The learning point from this case is that although typhoid is generally a mild illness, in some circumstances it can present as a severe life-threatening illness affecting almost every system of the body. Atypical features of typhoid can mimic many other diseases. Proper identification of such complications will assist clinicians in appropriate management and supportive care of these patients while they recover from the infection.

References

1. Communicable Disease Surveillance and Response Vaccines and Biologicals. Background document: The diagnosis, treatment and prevention of typhoid fever. © World Health Organization 2003, WHO/V&B/03.07 www.who.int/vaccines-documents/ Accessed 2/8/2017.
2. Obaro SK, Iroh Tam PY, Mintz E. The unrecognized burden of typhoid disease. Expert Rev Vaccines. 2017 ;16(3):249-260. doi: 10.1080/14760584.2017.1255553.

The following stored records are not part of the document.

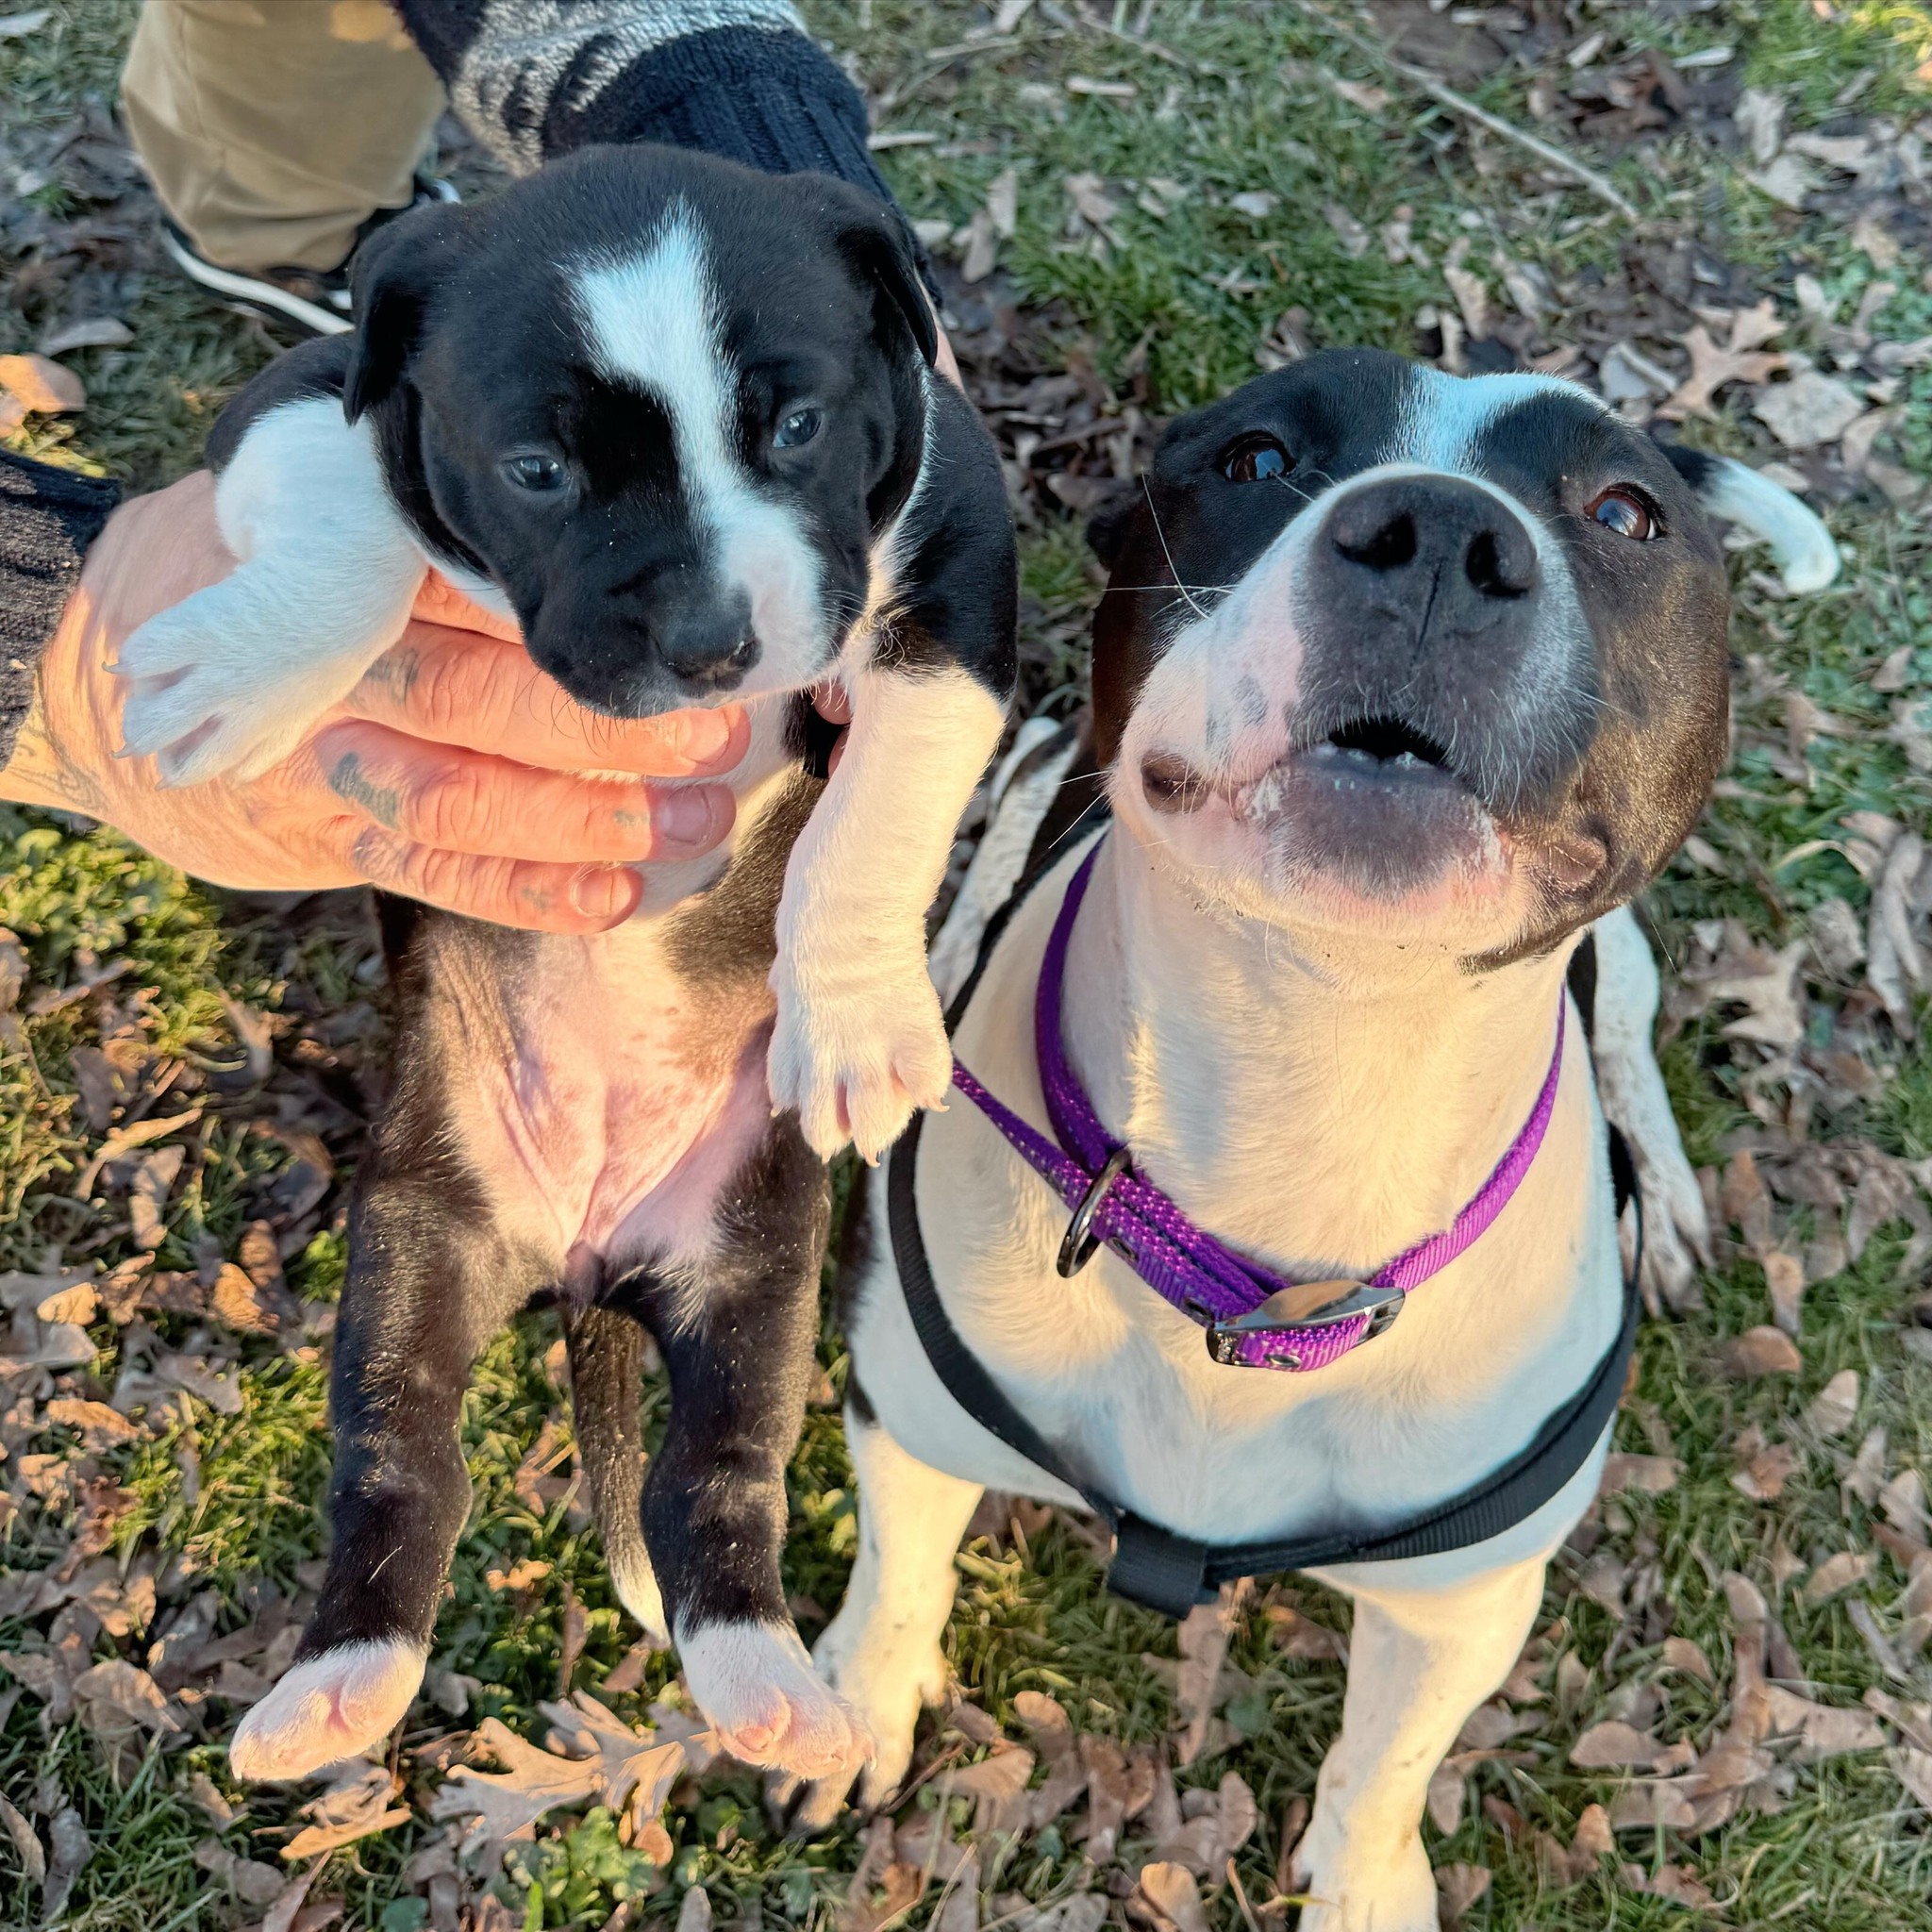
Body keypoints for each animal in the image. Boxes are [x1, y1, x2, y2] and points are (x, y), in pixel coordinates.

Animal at [109, 146, 1012, 1777]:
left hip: (754, 1273)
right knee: (402, 1471)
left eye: (796, 427)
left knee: (716, 1477)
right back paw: (338, 1684)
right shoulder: (308, 396)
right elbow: (349, 509)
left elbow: (891, 781)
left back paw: (769, 1686)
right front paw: (246, 665)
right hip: (418, 1256)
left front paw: (852, 1009)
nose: (713, 643)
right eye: (536, 472)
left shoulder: (954, 539)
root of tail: (587, 1259)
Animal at [791, 355, 1831, 1924]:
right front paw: (854, 1711)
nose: (1445, 540)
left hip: (1635, 963)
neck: (1307, 1084)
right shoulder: (907, 1417)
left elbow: (1384, 1767)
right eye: (1258, 456)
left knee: (1631, 1023)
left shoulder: (1465, 1605)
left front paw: (1364, 1884)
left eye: (1625, 511)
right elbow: (897, 1584)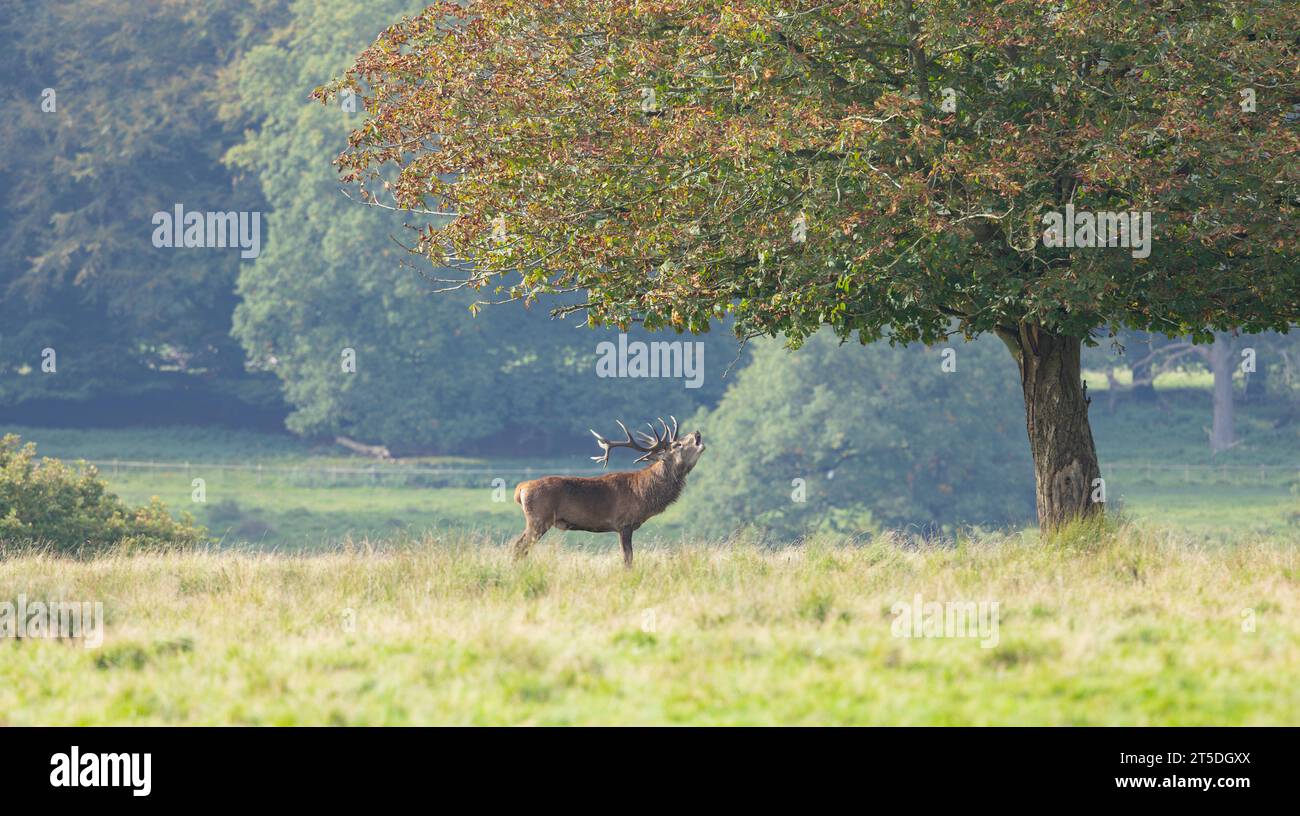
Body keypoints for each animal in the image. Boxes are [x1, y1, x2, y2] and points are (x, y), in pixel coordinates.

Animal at [510, 416, 706, 568]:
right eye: (678, 444)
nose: (697, 433)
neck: (644, 494)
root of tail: (521, 488)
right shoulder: (624, 523)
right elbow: (628, 558)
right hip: (538, 519)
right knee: (518, 546)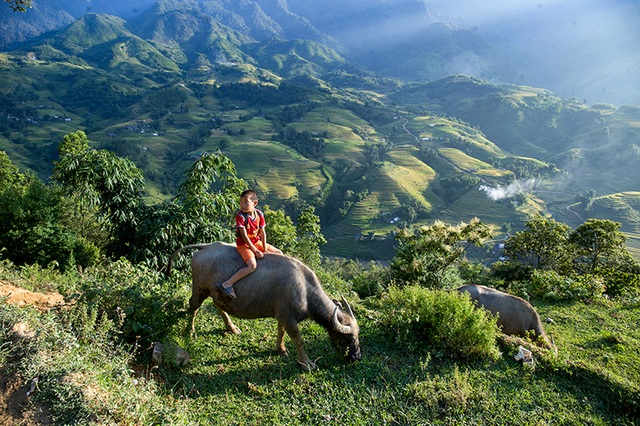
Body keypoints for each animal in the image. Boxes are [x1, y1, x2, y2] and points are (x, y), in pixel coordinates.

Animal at [168, 243, 362, 370]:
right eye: (349, 338)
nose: (357, 357)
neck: (306, 291)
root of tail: (206, 247)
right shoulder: (289, 318)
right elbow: (299, 341)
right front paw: (307, 364)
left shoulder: (282, 316)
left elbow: (281, 332)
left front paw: (281, 349)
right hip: (199, 288)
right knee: (193, 306)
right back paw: (190, 331)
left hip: (215, 292)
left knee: (218, 305)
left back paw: (231, 327)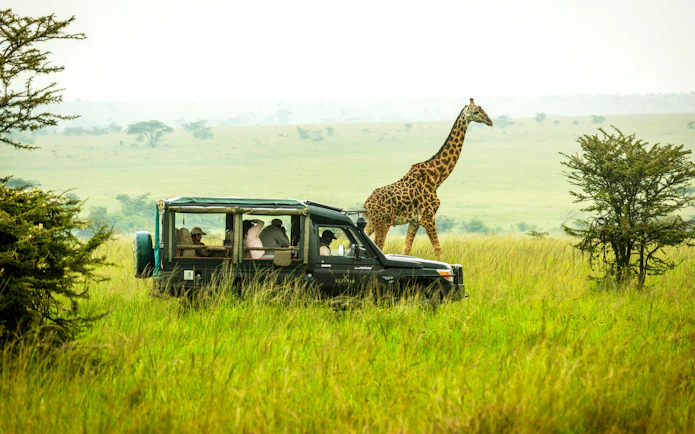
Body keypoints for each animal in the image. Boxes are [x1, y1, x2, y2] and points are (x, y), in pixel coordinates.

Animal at [363, 99, 493, 261]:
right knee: (379, 246)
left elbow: (406, 249)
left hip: (371, 223)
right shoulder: (428, 216)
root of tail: (366, 205)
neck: (437, 177)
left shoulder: (414, 221)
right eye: (475, 111)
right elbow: (437, 247)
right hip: (382, 223)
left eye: (482, 109)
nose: (490, 121)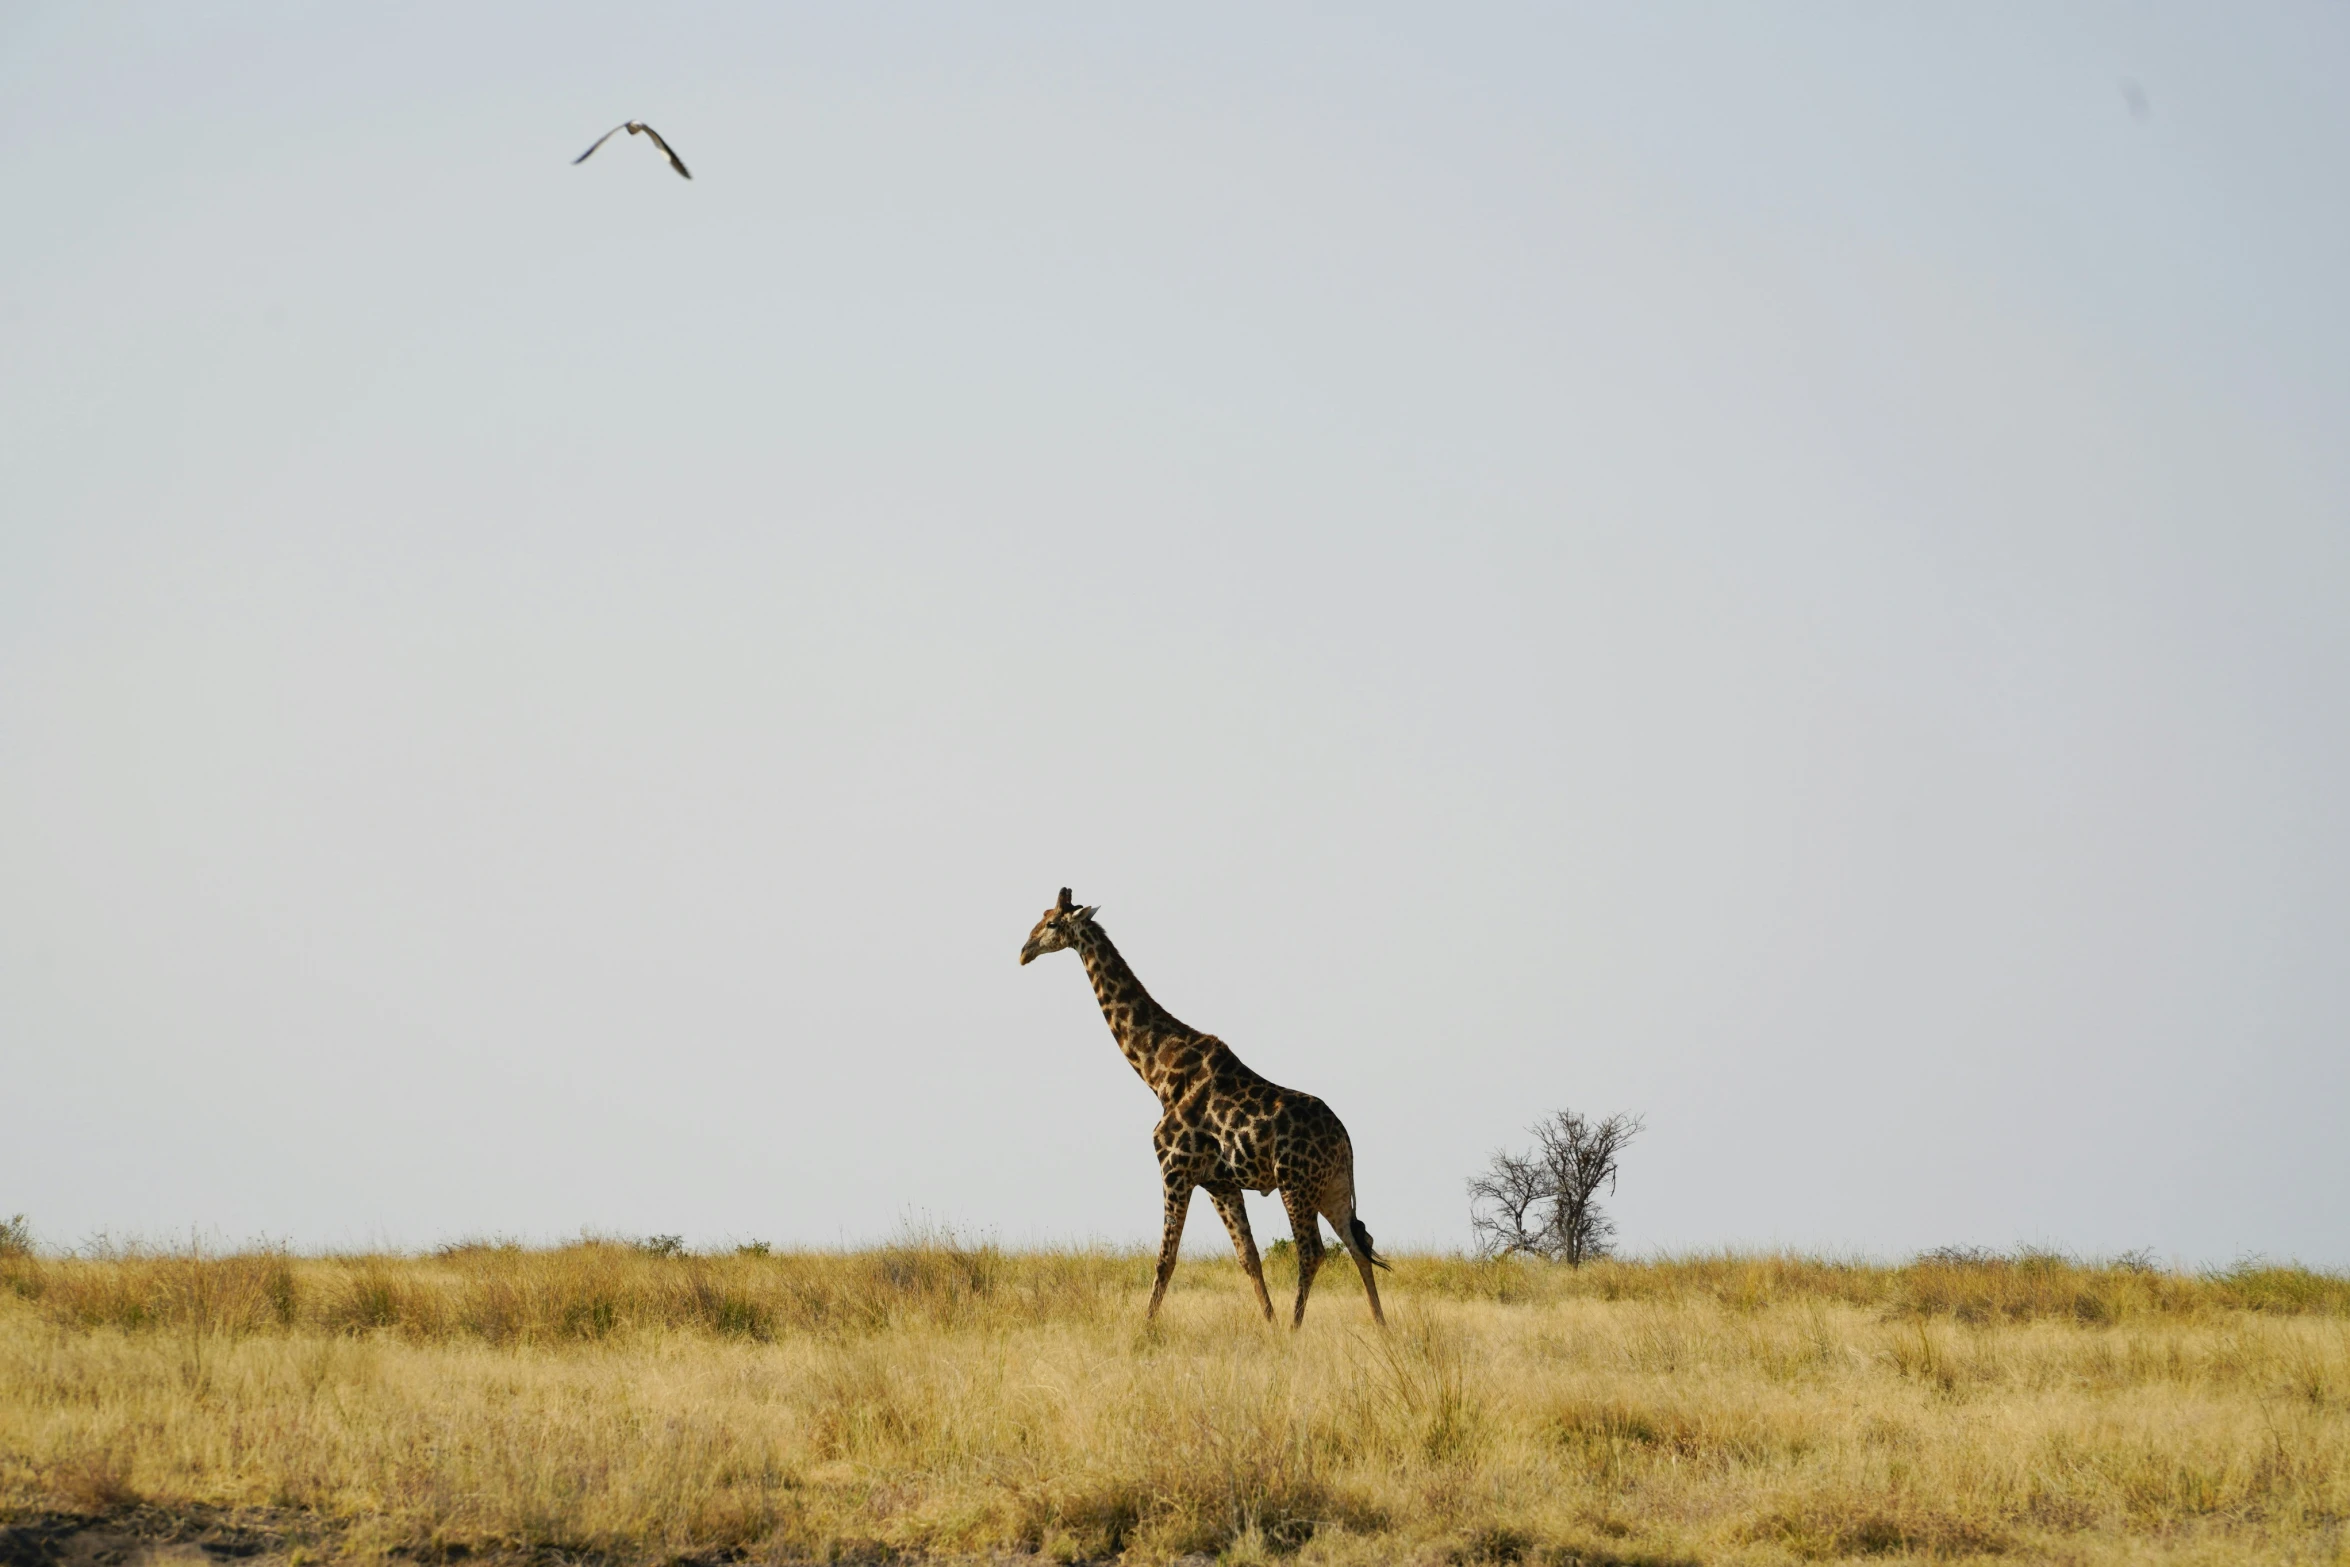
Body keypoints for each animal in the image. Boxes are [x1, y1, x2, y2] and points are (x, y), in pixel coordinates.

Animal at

3. Pathak R, Sharma A, Khanal A. Enteric Fever With Severe Pancytopenia in a 4 year old girl. J Nepal Med Assoc. 2010 ; 50(180):313-315.
4. James J, Dutta TK, Jayanthi S. Correlation of Clinical and Hematologic Profiles with Bone Marrow Responses in Typhoid Fever. Am J Trop Med Hyg. 1997; 57(3):313-316.
5. Thapa R, Banerjee P, Akhtar N et al. Transient Dysautonomia and Cerebellitis in Childhood Enteric Fever. J Child Neurol. 2008; 23(9):1081-2.
6. Harrington FB. The Pulmonary Complications of Typhoid Fever. Boston Med Surg J. 1886; 114:28-30. doi: 10.1056/NEJM188601141140203
7. Barnini Banerjee et al. Typhoid Spondylodiscitis Mimicking Tuberculosis in a Teenage Girl. J Infect Public Health. 2018 Jan – Feb;11(1):136-137. doi: 10.1016/j.jiph.2017.04.004.